Page-level text extractions
------------------------------------------------

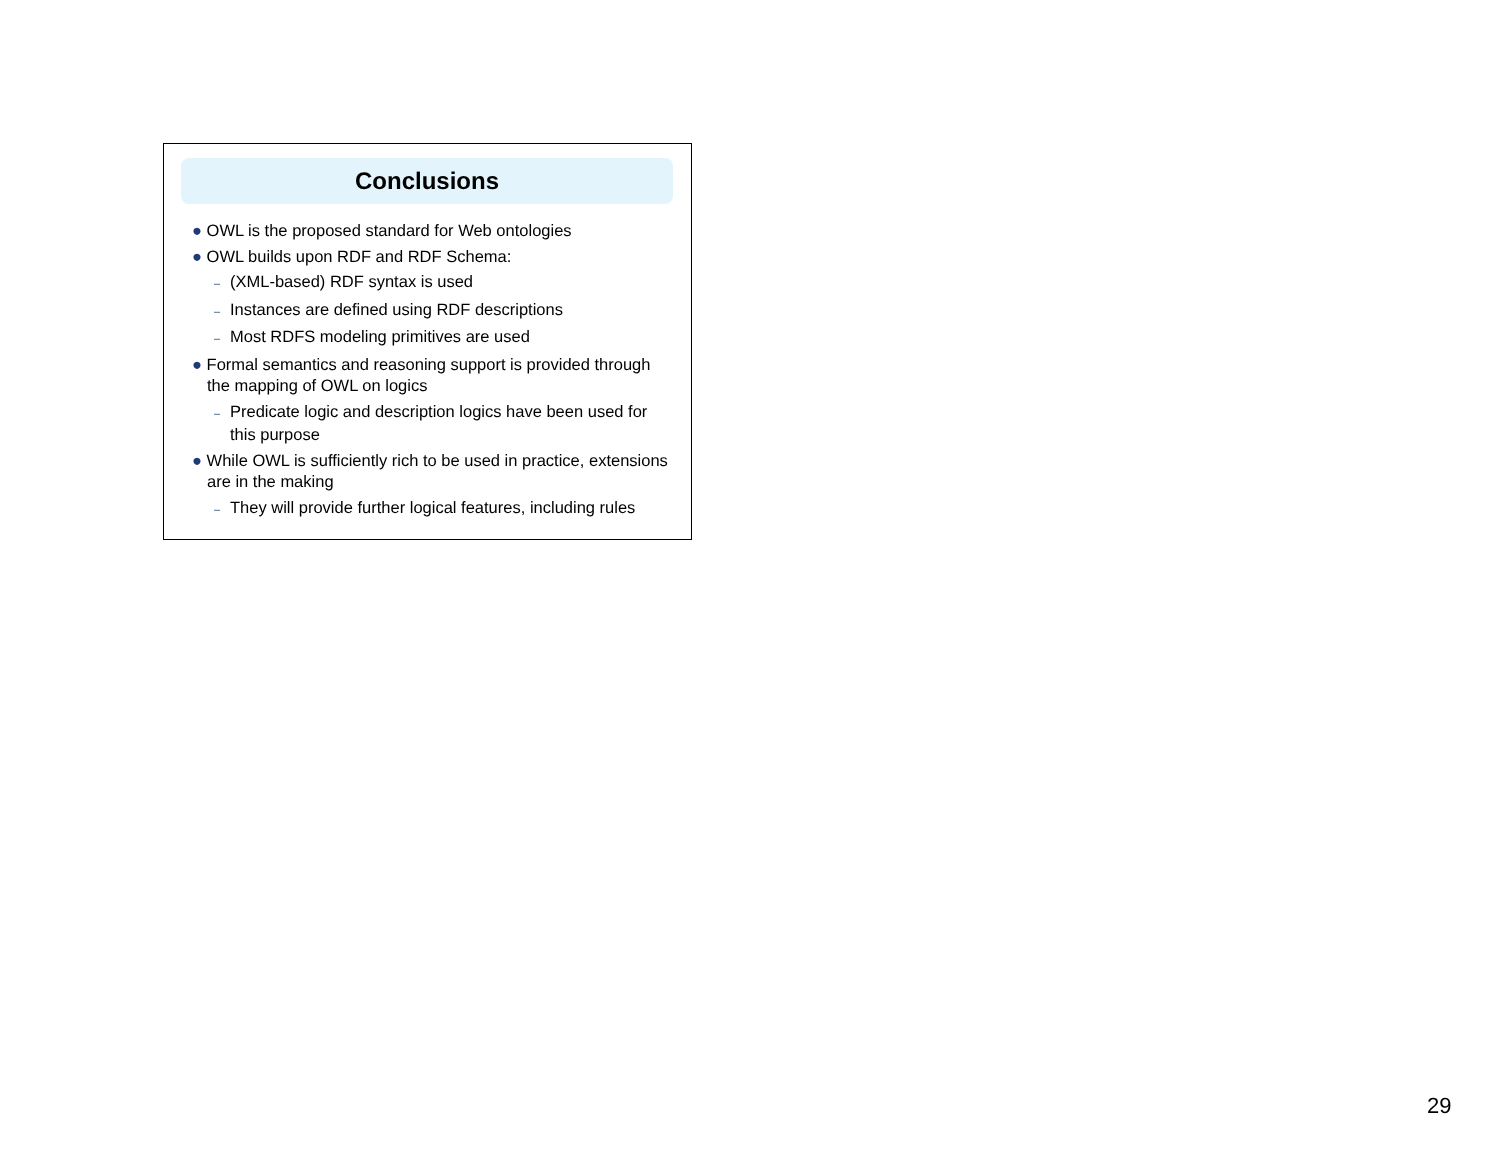Conclusions
● OWL is the proposed standard for Web ontologies
● OWL builds upon RDF and RDF Schema:
– (XML-based) RDF syntax is used
– Instances are defined using RDF descriptions
– Most RDFS modeling primitives are used
● Formal semantics and reasoning support is provided through the mapping of OWL on logics
– Predicate logic and description logics have been used for this purpose
● While OWL is sufficiently rich to be used in practice, extensions are in the making
– They will provide further logical features, including rules
29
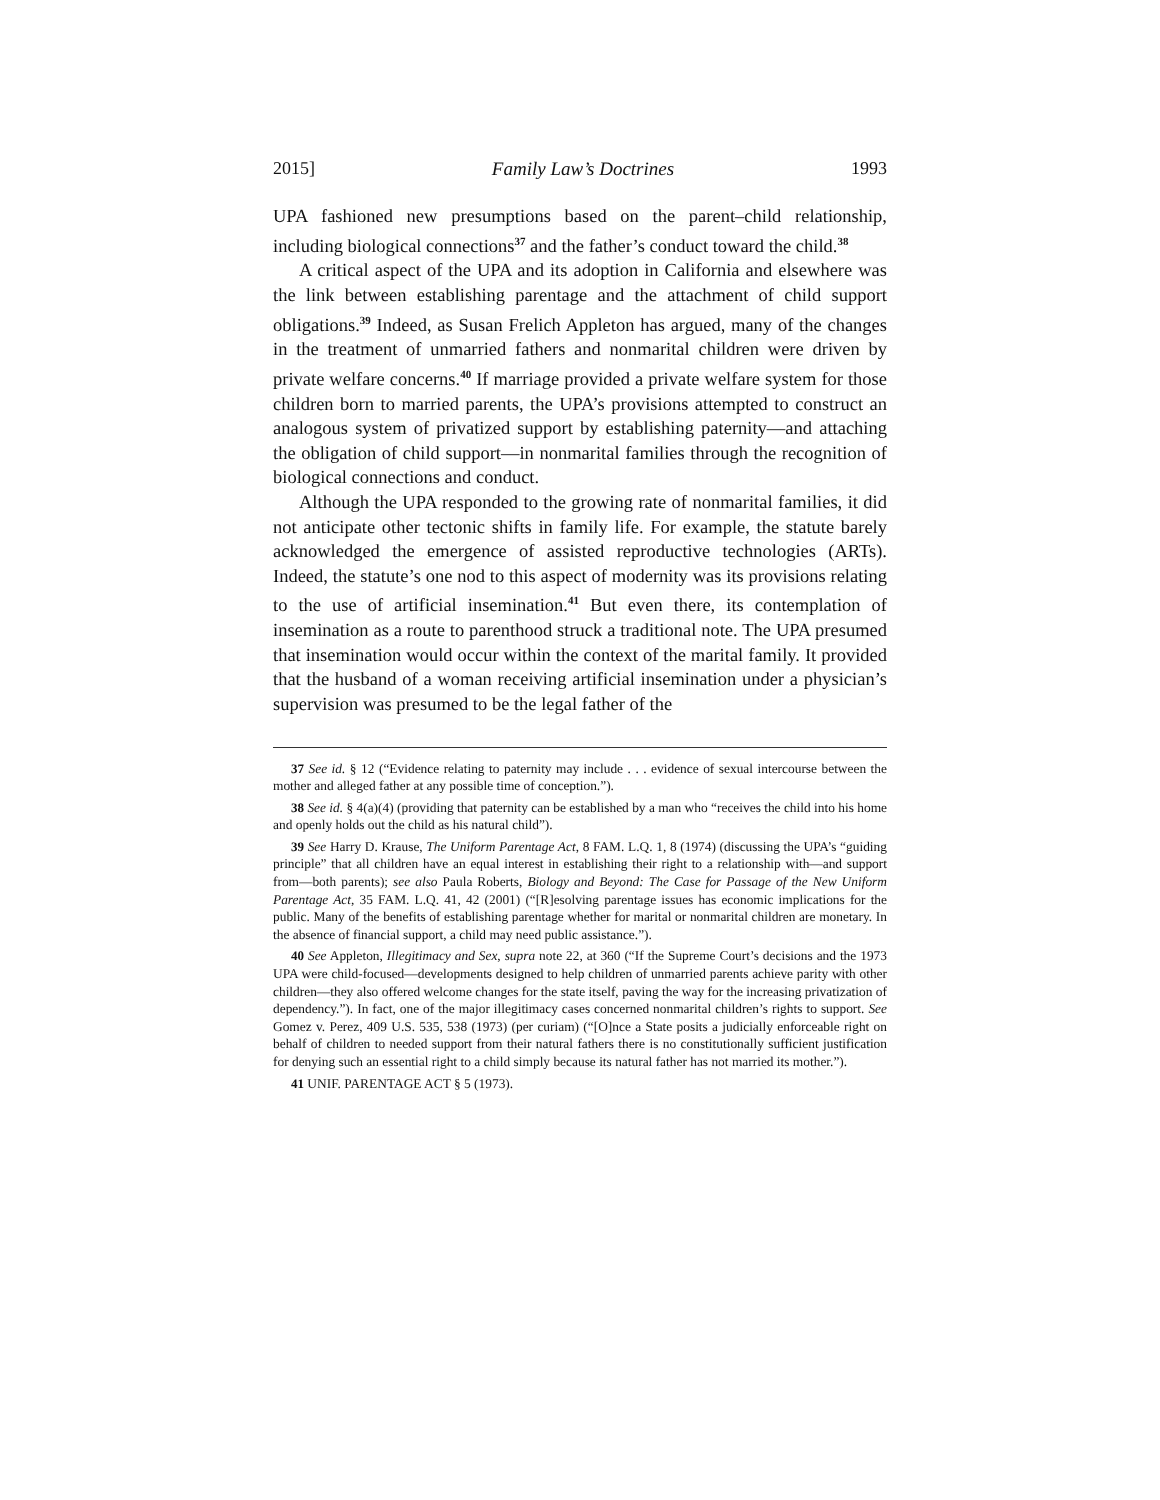2015] Family Law’s Doctrines 1993
UPA fashioned new presumptions based on the parent–child relationship, including biological connections<sup>37</sup> and the father’s conduct toward the child.<sup>38</sup>
A critical aspect of the UPA and its adoption in California and elsewhere was the link between establishing parentage and the attachment of child support obligations.<sup>39</sup> Indeed, as Susan Frelich Appleton has argued, many of the changes in the treatment of unmarried fathers and nonmarital children were driven by private welfare concerns.<sup>40</sup> If marriage provided a private welfare system for those children born to married parents, the UPA’s provisions attempted to construct an analogous system of privatized support by establishing paternity—and attaching the obligation of child support—in nonmarital families through the recognition of biological connections and conduct.
Although the UPA responded to the growing rate of nonmarital families, it did not anticipate other tectonic shifts in family life. For example, the statute barely acknowledged the emergence of assisted reproductive technologies (ARTs). Indeed, the statute’s one nod to this aspect of modernity was its provisions relating to the use of artificial insemination.<sup>41</sup> But even there, its contemplation of insemination as a route to parenthood struck a traditional note. The UPA presumed that insemination would occur within the context of the marital family. It provided that the husband of a woman receiving artificial insemination under a physician’s supervision was presumed to be the legal father of the
37 See id. § 12 (“Evidence relating to paternity may include . . . evidence of sexual intercourse between the mother and alleged father at any possible time of conception.”).
38 See id. § 4(a)(4) (providing that paternity can be established by a man who “receives the child into his home and openly holds out the child as his natural child”).
39 See Harry D. Krause, The Uniform Parentage Act, 8 FAM. L.Q. 1, 8 (1974) (discussing the UPA’s “guiding principle” that all children have an equal interest in establishing their right to a relationship with—and support from—both parents); see also Paula Roberts, Biology and Beyond: The Case for Passage of the New Uniform Parentage Act, 35 FAM. L.Q. 41, 42 (2001) (“[R]esolving parentage issues has economic implications for the public. Many of the benefits of establishing parentage whether for marital or nonmarital children are monetary. In the absence of financial support, a child may need public assistance.”).
40 See Appleton, Illegitimacy and Sex, supra note 22, at 360 (“If the Supreme Court’s decisions and the 1973 UPA were child-focused—developments designed to help children of unmarried parents achieve parity with other children—they also offered welcome changes for the state itself, paving the way for the increasing privatization of dependency.”). In fact, one of the major illegitimacy cases concerned nonmarital children’s rights to support. See Gomez v. Perez, 409 U.S. 535, 538 (1973) (per curiam) (“[O]nce a State posits a judicially enforceable right on behalf of children to needed support from their natural fathers there is no constitutionally sufficient justification for denying such an essential right to a child simply because its natural father has not married its mother.”).
41 UNIF. PARENTAGE ACT § 5 (1973).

------------------------------------------------

Your goal -> Output each of the lines above exactly, apart from the images.

Answer to the exercise ->
Conclusions
● OWL is the proposed standard for Web ontologies
● OWL builds upon RDF and RDF Schema:
– (XML-based) RDF syntax is used
– Instances are defined using RDF descriptions
– Most RDFS modeling primitives are used
● Formal semantics and reasoning support is provided through the mapping of OWL on logics
– Predicate logic and description logics have been used for this purpose
● While OWL is sufficiently rich to be used in practice, extensions are in the making
– They will provide further logical features, including rules
29
2015] Family Law’s Doctrines 1993
UPA fashioned new presumptions based on the parent–child relationship, including biological connections<sup>37</sup> and the father’s conduct toward the child.<sup>38</sup>
A critical aspect of the UPA and its adoption in California and elsewhere was the link between establishing parentage and the attachment of child support obligations.<sup>39</sup> Indeed, as Susan Frelich Appleton has argued, many of the changes in the treatment of unmarried fathers and nonmarital children were driven by private welfare concerns.<sup>40</sup> If marriage provided a private welfare system for those children born to married parents, the UPA’s provisions attempted to construct an analogous system of privatized support by establishing paternity—and attaching the obligation of child support—in nonmarital families through the recognition of biological connections and conduct.
Although the UPA responded to the growing rate of nonmarital families, it did not anticipate other tectonic shifts in family life. For example, the statute barely acknowledged the emergence of assisted reproductive technologies (ARTs). Indeed, the statute’s one nod to this aspect of modernity was its provisions relating to the use of artificial insemination.<sup>41</sup> But even there, its contemplation of insemination as a route to parenthood struck a traditional note. The UPA presumed that insemination would occur within the context of the marital family. It provided that the husband of a woman receiving artificial insemination under a physician’s supervision was presumed to be the legal father of the
37 See id. § 12 (“Evidence relating to paternity may include . . . evidence of sexual intercourse between the mother and alleged father at any possible time of conception.”).
38 See id. § 4(a)(4) (providing that paternity can be established by a man who “receives the child into his home and openly holds out the child as his natural child”).
39 See Harry D. Krause, The Uniform Parentage Act, 8 FAM. L.Q. 1, 8 (1974) (discussing the UPA’s “guiding principle” that all children have an equal interest in establishing their right to a relationship with—and support from—both parents); see also Paula Roberts, Biology and Beyond: The Case for Passage of the New Uniform Parentage Act, 35 FAM. L.Q. 41, 42 (2001) (“[R]esolving parentage issues has economic implications for the public. Many of the benefits of establishing parentage whether for marital or nonmarital children are monetary. In the absence of financial support, a child may need public assistance.”).
40 See Appleton, Illegitimacy and Sex, supra note 22, at 360 (“If the Supreme Court’s decisions and the 1973 UPA were child-focused—developments designed to help children of unmarried parents achieve parity with other children—they also offered welcome changes for the state itself, paving the way for the increasing privatization of dependency.”). In fact, one of the major illegitimacy cases concerned nonmarital children’s rights to support. See Gomez v. Perez, 409 U.S. 535, 538 (1973) (per curiam) (“[O]nce a State posits a judicially enforceable right on behalf of children to needed support from their natural fathers there is no constitutionally sufficient justification for denying such an essential right to a child simply because its natural father has not married its mother.”).
41 UNIF. PARENTAGE ACT § 5 (1973).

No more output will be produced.